Perbincangan kami terpaksa berhenti sampai di sini karena anak mereka mulai merengek minta jajan. Aku melepas kepergian mereka dengan hati lega, setengah berharap Yosua akan berpamitan denganku dengan lambaian tangan khasnya. Tapi laki-laki itu melengos pergi begitu saja. Seolah aku ini hanyalah kolega yang tak sengaja ditemuinya di jalan, kolega yang tak begitu akrab dan tak perlu mengenal secara personal. Malah Rahayu yang menjabat tanganku dengan ramah serta tak henti-hentinya memberikan senyumnya yang membuatku muak.

Aku sendiri lagi. Di depan toko kue ulang tahun yang kini sudah sepi pengunjung. Aku memasuki toko tersebut dan langsung memilih kue cokelat yang pertama kali ditangkap oleh penglihatanku. Meskipun tidak sama persis dengan yang aku beli untuk Yosua 5 tahun lalu, tapi setidaknya rasa dan warnanya sama-sama cokelat. Konon, cokelat dapat meningkatkan hormon endorfin yang mampu membuat kita bahagia. Sesuatu yang sangat aku butuhkan saat ini.

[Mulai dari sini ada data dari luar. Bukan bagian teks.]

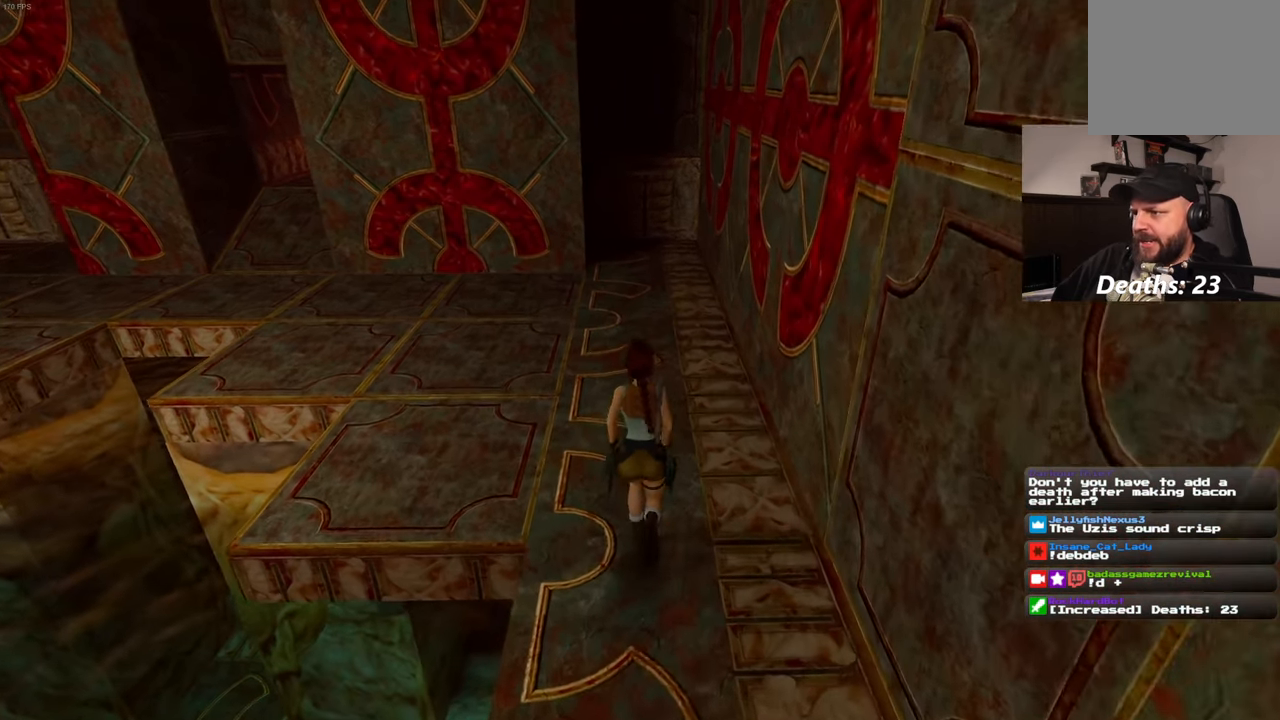
{"buttons": ["SQUARE"], "left_stick": "up", "right_stick": "center", "events": []}
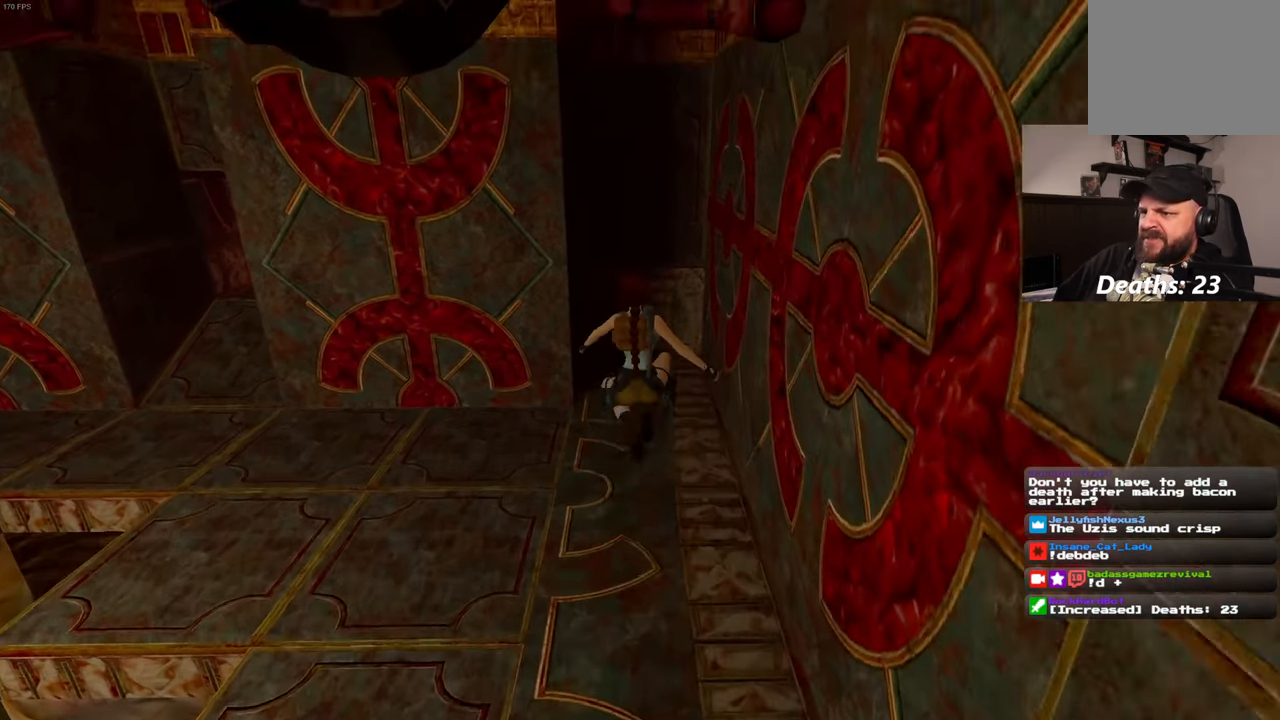
{"buttons": ["SQUARE"], "left_stick": "up", "right_stick": "center", "events": []}
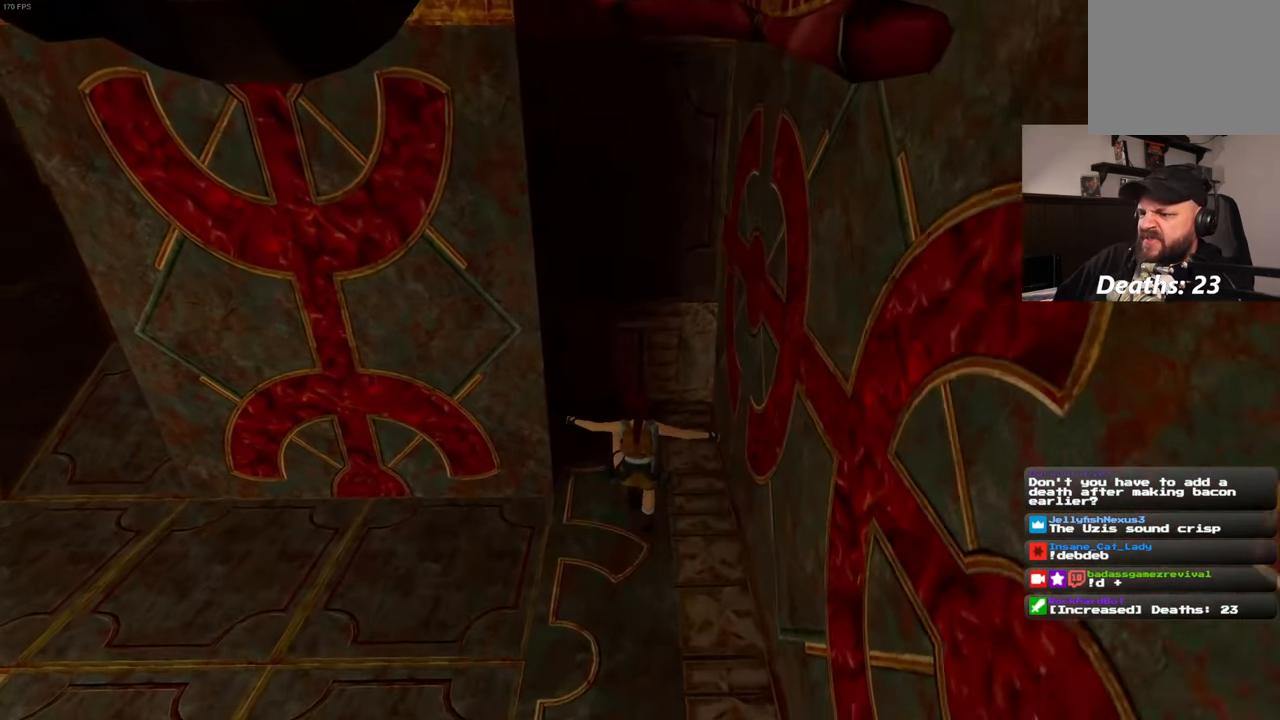
{"buttons": [], "left_stick": "up", "right_stick": "center", "events": [[50, "SQUARE", "up"]]}
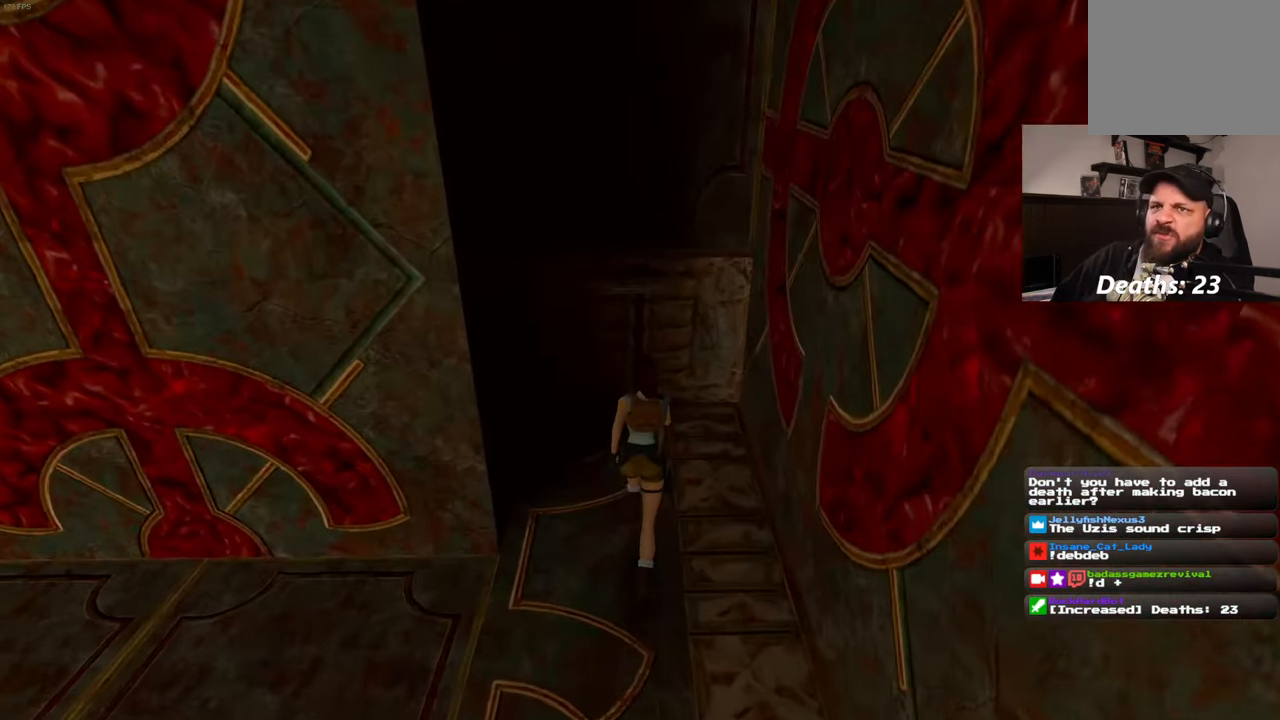
{"buttons": [], "left_stick": "up", "right_stick": "center", "events": []}
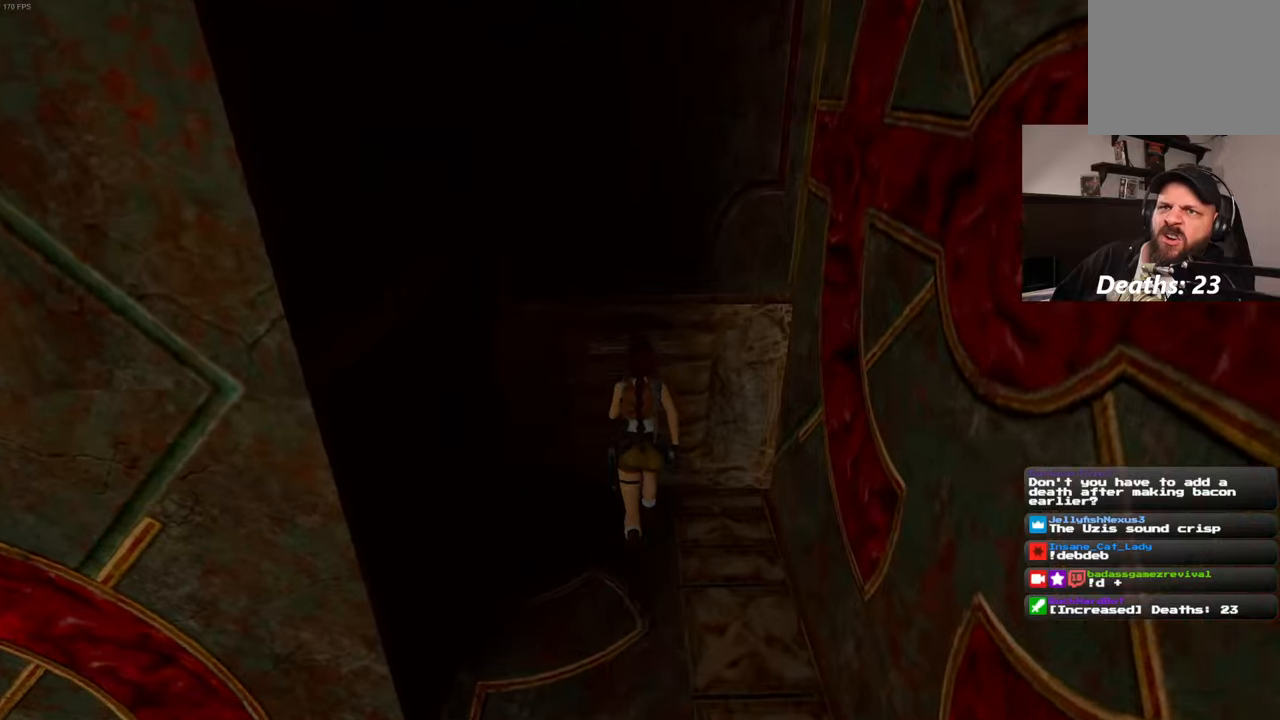
{"buttons": [], "left_stick": "center", "right_stick": "center", "events": [[83, "left_stick", "center"]]}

Setelah selesai membayar, aku keluar toko sekaligus keluar dari mall yang tiba-tiba terasa pengap. Mungkin rumah adalah tempat teraman agar aku tak perlu bertemu dengannya lagi. Dia yang menjadi alasanku selalu takut keluar rumah jika tidak sedang harus bertemu klien, takut jika berpapasan dengannya di jalan seperti hari ini.

Mungkin, lebih baik kalau aku pindah ke luar kota.